Morou no estacionamento do Google para pagar pensão e bancar sítio no Havaí
O Google é conhecido pelos muitos benefícios oferecidos aos funcionários. Moradia não está no pacote, mas, nos últimos anos, alguns colaboradores nos Estados Unidos deram um jeito –extraoficial-- de mudar isso. Compraram automóveis espaçosos (van, motorhome, caminhão-baú), equiparam esses veículos com o básico para viver e os estacionaram na sede de Mountain View (Califórnia), região onde se paga caríssimo para viver.
Com comida grátis, chuveiro, banheiro e academia, eles tinham suas necessidades básicas atendidas pela empresa, mesmo sem seu consentimento --procurado pela reportagem, o Google não se pronunciou. Por outro lado, tinham de viver sem água, sem luz e com as ocasionais abordagens de seguranças (que não davam em nada).
O esforço se mostrou válido para ao menos dois ex-funcionários: um economizou para dar entrada em uma casa, enquanto outro conseguiu manter o pagamento de um sítio no Havaí, para onde pretende se mudar no final deste ano.
Não há informações de atuais residentes --quem falou demais já foi “despejado”, como relatado abaixo--, mas a prática ficou bastante conhecida. A ponto de funcionários criarem uma página interna para trocar dicas, segundo o ex-colaborador Ben Discoe.
Três desses “inquilinos” contaram ao UOL suas experiências no estacionamento do Google e, também, como elas ajudaram a viabilizar seus sonhos.
“Eu usava tudo: banheiro da academia, comida, lavanderia”
Ben Discoe, 13 meses em um GMC Vandura
Em 2011 o programador Ben Discoe, hoje com 47 anos, havia acabado de se separar e encararia, pelos próximos quatro anos, uma pensão que totalizaria US$ 120 mil (cerca de R$ 389 mil). Também estava em sua lista de despesas um sítio comprado no Havaí. Com esses gastos, considerou inviável alugar um imóvel na valorizada região de San Francisco quando contratado pelo Google.
Foi então que decidiu comprar uma van, na qual pagou US$ 1.800 (cerca de R$ 5.730), e estacionar o veículo na sede de seu novo empregador: “Isso foi tudo o que gastei para morar em 13 meses”, resume.
Morar na van significava cerca de US$ 2.000 a mais todos os meses [custo do aluguel], o que me permitiu continuar pagando o sítio. Sem isso, naquele momento, não teria sido possível
A instalação precária sobre rodas contrastava com a famosa infraestrutura do Google. “Eu usava tudo: o banheiro da academia, a comida, o serviço de lavanderia”, lembra Discoe, segundo quem os colegas sabiam de sua situação. “Eles nem ligavam. Isso é uma verdade sobre o Google em geral: as pessoas ignoram qualquer coisa que não esteja diretamente ligada ao seu trabalho.”

+ + +

O que se pede -> Transcreva o trecho da reportagem sobre os funcionários que moraram no estacionamento do Google, de “Não há informações” até “contratado pelo Google.”.

+ + +

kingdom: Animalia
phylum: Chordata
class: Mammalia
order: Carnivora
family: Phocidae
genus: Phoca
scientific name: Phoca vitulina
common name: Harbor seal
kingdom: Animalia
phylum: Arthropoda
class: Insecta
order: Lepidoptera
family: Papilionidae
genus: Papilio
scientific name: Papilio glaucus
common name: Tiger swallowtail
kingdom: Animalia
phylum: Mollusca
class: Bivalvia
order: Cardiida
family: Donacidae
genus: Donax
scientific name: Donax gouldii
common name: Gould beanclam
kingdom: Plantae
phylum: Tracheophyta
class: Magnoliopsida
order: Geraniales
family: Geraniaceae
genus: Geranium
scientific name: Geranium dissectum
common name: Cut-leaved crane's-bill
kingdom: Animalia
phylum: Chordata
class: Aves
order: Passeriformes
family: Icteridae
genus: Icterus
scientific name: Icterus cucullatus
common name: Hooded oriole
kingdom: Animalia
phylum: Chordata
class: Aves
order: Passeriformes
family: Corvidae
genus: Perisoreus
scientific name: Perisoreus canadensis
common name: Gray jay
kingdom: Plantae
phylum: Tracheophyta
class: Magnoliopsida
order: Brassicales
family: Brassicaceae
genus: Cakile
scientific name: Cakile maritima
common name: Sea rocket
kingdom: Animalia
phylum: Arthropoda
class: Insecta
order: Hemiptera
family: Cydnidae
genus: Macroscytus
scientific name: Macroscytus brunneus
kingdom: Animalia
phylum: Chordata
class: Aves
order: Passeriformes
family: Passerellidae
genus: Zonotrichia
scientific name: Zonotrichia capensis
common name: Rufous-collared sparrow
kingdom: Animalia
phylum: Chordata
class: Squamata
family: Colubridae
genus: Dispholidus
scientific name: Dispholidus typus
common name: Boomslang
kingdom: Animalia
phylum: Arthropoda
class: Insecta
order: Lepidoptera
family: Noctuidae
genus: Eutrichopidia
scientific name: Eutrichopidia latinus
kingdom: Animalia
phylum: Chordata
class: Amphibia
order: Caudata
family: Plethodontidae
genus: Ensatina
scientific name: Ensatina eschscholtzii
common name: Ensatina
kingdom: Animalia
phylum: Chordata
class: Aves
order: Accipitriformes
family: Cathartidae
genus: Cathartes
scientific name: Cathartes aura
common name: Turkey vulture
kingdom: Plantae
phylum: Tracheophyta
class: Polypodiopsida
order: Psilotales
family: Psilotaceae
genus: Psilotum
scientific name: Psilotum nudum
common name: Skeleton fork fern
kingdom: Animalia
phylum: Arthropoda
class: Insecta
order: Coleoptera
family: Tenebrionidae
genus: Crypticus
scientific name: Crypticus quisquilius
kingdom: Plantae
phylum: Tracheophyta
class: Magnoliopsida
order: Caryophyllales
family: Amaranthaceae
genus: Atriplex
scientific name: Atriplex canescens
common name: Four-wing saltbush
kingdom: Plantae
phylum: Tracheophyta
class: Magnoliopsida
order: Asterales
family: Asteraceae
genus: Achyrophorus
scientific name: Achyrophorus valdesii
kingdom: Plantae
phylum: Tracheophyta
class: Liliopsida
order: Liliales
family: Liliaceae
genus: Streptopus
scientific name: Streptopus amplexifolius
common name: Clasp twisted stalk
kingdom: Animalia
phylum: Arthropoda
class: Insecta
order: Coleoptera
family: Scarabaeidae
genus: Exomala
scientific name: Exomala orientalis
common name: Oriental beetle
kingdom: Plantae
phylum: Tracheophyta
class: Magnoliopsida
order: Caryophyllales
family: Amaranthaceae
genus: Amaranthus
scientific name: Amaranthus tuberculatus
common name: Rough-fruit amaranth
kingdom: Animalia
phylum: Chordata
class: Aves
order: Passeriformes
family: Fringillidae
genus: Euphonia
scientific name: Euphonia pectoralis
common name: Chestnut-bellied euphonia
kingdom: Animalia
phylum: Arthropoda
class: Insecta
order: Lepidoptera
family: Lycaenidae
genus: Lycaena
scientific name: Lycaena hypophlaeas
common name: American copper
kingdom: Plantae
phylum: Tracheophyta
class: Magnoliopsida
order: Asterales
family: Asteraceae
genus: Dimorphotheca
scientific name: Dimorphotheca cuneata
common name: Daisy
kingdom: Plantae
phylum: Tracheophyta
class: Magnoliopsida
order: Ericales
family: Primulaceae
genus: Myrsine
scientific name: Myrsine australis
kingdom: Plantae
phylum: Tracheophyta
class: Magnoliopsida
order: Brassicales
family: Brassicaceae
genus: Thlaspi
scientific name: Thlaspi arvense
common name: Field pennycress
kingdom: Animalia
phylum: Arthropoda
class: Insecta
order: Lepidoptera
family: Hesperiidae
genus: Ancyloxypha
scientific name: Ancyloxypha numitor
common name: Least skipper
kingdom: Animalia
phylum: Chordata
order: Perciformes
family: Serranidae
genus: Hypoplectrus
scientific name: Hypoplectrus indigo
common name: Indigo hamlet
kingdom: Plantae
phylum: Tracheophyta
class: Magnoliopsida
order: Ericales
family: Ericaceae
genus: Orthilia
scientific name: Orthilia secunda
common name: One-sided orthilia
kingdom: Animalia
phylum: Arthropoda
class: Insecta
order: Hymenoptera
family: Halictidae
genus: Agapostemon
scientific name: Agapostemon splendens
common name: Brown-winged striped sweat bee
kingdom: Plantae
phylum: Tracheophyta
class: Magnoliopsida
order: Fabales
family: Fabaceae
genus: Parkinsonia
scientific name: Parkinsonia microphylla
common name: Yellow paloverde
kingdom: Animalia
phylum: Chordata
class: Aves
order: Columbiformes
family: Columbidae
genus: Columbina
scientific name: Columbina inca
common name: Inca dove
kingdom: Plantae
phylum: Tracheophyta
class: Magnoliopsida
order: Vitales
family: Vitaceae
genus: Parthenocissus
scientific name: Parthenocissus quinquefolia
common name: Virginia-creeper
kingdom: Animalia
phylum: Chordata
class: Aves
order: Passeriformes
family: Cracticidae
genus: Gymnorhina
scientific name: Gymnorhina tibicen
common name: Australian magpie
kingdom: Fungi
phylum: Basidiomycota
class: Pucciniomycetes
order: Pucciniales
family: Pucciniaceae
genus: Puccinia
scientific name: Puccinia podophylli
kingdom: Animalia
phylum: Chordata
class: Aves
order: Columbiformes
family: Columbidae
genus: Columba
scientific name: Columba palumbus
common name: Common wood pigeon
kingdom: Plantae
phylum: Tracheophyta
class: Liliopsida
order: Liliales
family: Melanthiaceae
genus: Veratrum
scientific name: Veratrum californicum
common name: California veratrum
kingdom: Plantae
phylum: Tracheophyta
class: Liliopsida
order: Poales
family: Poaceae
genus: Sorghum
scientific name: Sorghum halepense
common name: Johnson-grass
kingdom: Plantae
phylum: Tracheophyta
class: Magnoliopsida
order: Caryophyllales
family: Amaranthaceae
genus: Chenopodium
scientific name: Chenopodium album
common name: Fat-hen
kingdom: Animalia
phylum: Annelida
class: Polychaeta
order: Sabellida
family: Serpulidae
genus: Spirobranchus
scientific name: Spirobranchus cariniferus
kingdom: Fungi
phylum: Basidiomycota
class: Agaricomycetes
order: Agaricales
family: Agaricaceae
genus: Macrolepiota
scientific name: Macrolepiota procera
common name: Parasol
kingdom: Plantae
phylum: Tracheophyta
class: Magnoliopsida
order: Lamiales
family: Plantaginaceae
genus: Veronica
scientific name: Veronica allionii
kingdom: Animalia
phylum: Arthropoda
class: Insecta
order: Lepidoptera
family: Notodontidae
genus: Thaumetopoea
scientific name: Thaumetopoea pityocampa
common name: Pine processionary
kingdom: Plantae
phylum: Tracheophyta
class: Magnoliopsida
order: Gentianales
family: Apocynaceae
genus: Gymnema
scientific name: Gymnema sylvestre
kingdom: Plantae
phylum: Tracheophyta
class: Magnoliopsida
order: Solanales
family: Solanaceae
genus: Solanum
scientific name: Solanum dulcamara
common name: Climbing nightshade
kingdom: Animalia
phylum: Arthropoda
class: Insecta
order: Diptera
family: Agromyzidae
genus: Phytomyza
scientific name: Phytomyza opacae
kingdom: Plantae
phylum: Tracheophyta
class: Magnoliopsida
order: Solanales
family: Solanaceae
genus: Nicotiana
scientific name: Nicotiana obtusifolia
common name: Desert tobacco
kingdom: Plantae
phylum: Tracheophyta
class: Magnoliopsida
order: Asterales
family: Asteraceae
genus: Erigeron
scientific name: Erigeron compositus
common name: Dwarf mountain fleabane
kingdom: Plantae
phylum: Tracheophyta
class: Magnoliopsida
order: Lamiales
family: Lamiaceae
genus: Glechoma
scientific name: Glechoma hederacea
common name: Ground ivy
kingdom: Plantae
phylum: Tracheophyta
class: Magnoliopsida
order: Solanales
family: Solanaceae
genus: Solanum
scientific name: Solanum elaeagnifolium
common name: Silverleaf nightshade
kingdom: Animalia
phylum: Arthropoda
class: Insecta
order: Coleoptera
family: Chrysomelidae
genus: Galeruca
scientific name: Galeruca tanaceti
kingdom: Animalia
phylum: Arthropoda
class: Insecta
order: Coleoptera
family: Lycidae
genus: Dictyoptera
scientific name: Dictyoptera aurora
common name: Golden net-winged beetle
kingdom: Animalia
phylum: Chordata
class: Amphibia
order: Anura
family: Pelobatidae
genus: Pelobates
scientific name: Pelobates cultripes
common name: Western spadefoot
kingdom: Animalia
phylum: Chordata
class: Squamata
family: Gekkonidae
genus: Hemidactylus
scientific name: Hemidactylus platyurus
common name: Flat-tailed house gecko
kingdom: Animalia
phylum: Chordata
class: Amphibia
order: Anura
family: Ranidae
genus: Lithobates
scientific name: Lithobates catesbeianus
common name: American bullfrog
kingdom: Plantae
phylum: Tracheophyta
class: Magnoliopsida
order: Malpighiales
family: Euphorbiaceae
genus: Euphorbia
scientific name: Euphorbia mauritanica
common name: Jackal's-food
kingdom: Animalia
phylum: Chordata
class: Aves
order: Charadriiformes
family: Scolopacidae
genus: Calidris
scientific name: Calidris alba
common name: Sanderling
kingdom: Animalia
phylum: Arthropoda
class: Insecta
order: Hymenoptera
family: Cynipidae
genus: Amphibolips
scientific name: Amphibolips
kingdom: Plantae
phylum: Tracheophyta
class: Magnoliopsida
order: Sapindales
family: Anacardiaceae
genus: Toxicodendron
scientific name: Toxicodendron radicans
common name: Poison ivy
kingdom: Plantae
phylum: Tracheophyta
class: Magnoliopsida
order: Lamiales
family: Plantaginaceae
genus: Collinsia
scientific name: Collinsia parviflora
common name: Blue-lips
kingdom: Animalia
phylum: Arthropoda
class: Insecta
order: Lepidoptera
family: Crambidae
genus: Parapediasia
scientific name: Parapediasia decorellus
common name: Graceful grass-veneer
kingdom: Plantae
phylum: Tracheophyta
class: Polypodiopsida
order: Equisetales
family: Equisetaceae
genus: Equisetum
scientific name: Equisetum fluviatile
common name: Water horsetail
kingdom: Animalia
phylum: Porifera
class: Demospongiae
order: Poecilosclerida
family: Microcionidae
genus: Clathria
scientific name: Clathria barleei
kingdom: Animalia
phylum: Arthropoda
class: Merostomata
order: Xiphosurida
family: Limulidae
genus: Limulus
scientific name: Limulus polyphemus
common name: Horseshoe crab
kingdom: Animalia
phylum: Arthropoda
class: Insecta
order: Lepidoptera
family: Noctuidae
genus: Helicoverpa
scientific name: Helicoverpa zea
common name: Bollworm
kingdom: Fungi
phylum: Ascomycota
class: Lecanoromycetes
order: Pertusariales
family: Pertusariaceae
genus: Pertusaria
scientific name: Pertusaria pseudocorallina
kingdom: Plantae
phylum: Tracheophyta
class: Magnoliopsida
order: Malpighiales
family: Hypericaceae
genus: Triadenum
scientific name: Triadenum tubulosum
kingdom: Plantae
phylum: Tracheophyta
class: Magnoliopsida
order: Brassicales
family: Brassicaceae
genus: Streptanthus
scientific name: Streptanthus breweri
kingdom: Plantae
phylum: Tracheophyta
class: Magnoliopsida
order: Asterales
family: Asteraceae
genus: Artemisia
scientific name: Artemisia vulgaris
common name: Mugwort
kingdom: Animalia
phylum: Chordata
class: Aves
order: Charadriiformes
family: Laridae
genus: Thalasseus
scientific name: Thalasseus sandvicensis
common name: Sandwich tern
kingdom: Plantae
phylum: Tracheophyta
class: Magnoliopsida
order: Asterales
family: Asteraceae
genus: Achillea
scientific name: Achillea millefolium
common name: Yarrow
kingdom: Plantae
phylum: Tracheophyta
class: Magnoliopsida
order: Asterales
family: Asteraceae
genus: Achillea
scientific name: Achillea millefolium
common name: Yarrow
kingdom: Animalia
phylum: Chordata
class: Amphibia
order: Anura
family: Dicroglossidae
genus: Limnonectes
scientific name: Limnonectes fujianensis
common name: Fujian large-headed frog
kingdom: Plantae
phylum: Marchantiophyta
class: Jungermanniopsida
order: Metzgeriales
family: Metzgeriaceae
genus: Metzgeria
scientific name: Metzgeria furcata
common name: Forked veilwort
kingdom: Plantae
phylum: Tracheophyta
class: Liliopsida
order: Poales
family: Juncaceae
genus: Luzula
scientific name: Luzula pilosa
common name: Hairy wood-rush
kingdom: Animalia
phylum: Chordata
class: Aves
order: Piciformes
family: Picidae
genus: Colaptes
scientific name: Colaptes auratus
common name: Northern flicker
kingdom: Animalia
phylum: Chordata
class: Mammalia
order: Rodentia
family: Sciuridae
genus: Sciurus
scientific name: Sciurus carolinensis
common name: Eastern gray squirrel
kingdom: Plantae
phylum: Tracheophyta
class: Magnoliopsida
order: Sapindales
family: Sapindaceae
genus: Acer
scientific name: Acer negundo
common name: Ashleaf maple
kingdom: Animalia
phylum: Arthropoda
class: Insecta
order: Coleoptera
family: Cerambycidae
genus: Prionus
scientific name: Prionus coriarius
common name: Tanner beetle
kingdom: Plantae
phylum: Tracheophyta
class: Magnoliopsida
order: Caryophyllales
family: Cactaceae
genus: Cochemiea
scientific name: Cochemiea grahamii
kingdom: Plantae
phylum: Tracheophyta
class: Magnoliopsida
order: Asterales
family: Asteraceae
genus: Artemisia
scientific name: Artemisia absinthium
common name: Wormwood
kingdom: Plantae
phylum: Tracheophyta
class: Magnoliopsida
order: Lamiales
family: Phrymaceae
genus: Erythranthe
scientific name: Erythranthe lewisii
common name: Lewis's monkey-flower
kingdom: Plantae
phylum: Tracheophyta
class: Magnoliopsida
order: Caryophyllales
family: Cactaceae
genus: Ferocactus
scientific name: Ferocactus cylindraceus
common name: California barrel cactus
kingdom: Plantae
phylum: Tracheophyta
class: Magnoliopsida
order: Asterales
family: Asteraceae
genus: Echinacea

+ + +

Resposta escrita ->
Não há informações de atuais residentes --quem falou demais já foi “despejado”, como relatado abaixo--, mas a prática ficou bastante conhecida. A ponto de funcionários criarem uma página interna para trocar dicas, segundo o ex-colaborador Ben Discoe.
Três desses “inquilinos” contaram ao UOL suas experiências no estacionamento do Google e, também, como elas ajudaram a viabilizar seus sonhos.
“Eu usava tudo: banheiro da academia, comida, lavanderia”
Ben Discoe, 13 meses em um GMC Vandura
Em 2011 o programador Ben Discoe, hoje com 47 anos, havia acabado de se separar e encararia, pelos próximos quatro anos, uma pensão que totalizaria US$ 120 mil (cerca de R$ 389 mil). Também estava em sua lista de despesas um sítio comprado no Havaí. Com esses gastos, considerou inviável alugar um imóvel na valorizada região de San Francisco quando contratado pelo Google.